Justizminister versuchen, die Sicherungsverwahrung zu regeln.

Der Erste, der Ende Mai die Haftanstalt Saarbrücken verlassen konnte, obwohl Gutachter ihn für so etwas wie eine tickende Zeitbombe hielten, hieß Walter H. Ein Mörder und Gewalttäter, vor dem die Allgemeinheit geschützt werden muss. Bis zu 100 nicht weniger gefährliche derzeit noch Inhaftierte könnten ihm bundesweit in die Freiheit folgen, weil die Gerichte umsetzen müssen, was der Europäische Gerichtshof für Menschenrechte zur nachträglichen Sicherungsverwahrung vorgegeben hat. Er hält sie für rechtswidrig. Es ist nicht schwer, sich vorzustellen, in welcher Angst vor Vergewaltigern, Kinderschändern, Mördern und Serienbrandstiftern die Nachbarn leben, denen die Erklärung, alles sei mit rechten Dingen zugegangen, sicher nicht ausreicht.

Doch die Straßburger Richter haben kurzerhand deutlich gemacht, dass ein "Wegsperren" von Menschen, wie es der ehemalige Bundeskanzler Gerhard Schröder so plakativ forderte, in einem Rechtsstaat nicht so einfach möglich ist. Und seien sie auch noch so gefährlich. Mit so viel Menschlichkeit sind nun allerdings alle schlicht überfordert. Die Bürger, die nicht in der Nähe der Entlassenen wohnen wollen. Die Politiker, die Wege zum Schutz der Bevölkerung finden und gleichzeitig in ihrer Gesetzgebung dem Urteil folgen müssen. Die Polizei, die eine massive Überwachungsaufgabe auf sich zukommen sieht, und letztlich auch die Entlassenen, die ohne jede Vorbereitung auf der Straße stehen.

Die Justizminister der Länder und des Bundes haben gestern immerhin einen kraftvollen Anlauf unternommen, mit einem neuen Gesetz wieder Herr der Lage zu werden, ohne zu große Erwartungen wecken zu wollen. Die elektronische Fußfessel zur Überwachung entlassener Straftäter wird nicht mehr als ein Beruhigungspflaster für die Bürger sein können. Denn ähnlich wie eine Überwachungskamera hilft sie eher, hinterher den Schuldigen zu finden, als ihn vorher von der Tat abzuhalten.
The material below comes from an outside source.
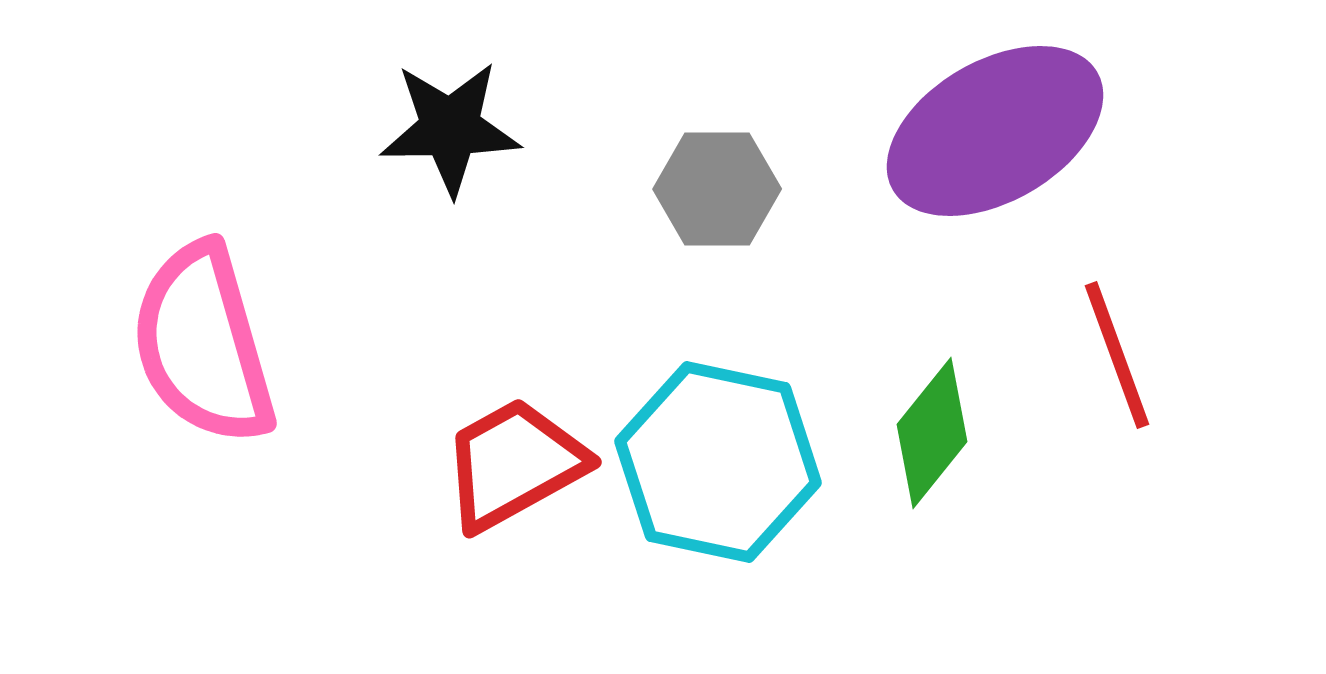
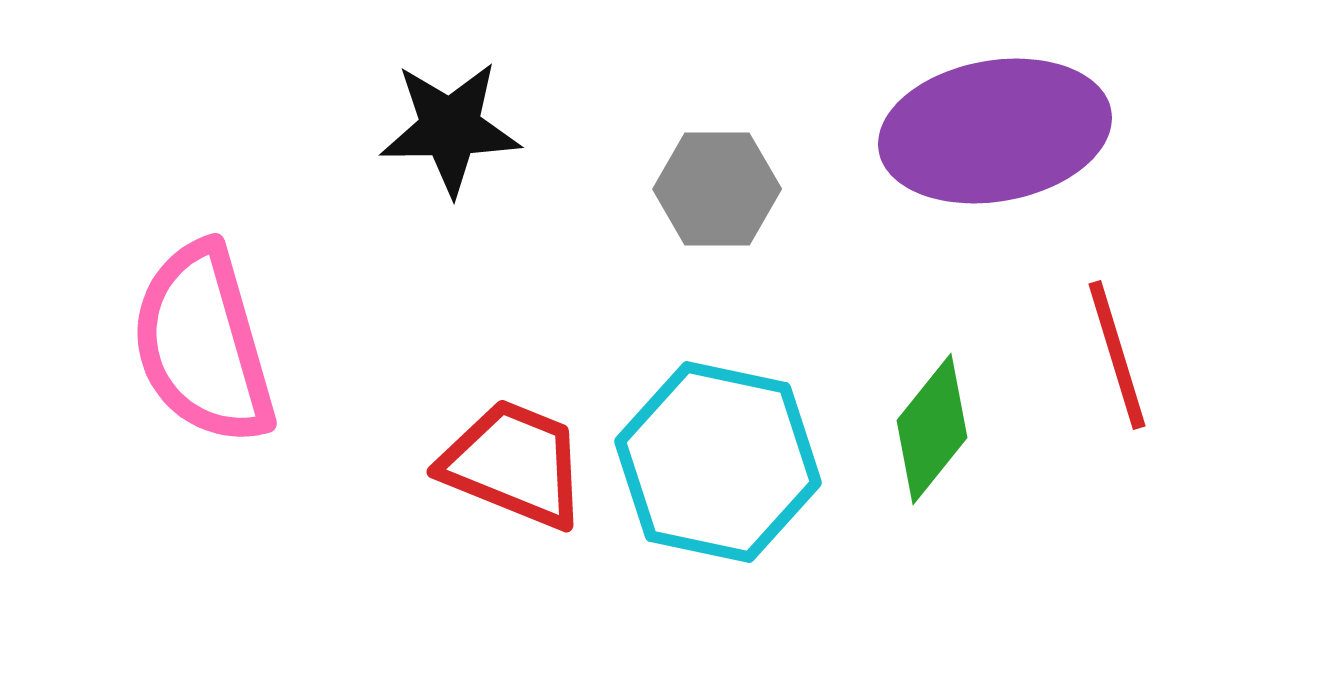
purple ellipse: rotated 20 degrees clockwise
red line: rotated 3 degrees clockwise
green diamond: moved 4 px up
red trapezoid: rotated 51 degrees clockwise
Ehrlicherweise erwecken die Justizminister auch nicht den Eindruck, damit die Lösung gefunden zu haben. Es geht eher darum, nichts unversucht zu lassen. Unverständlich bleibt deshalb, warum auf die Möglichkeit, die Sicherungsverwahrung nachträglich zu verhängen, ganz verzichtet werden soll. Trotz des Straßburger Urteils sollten die Minister diesen Weg nicht aufgeben und eine Fassung finden - im Sinne des Menschenrechts.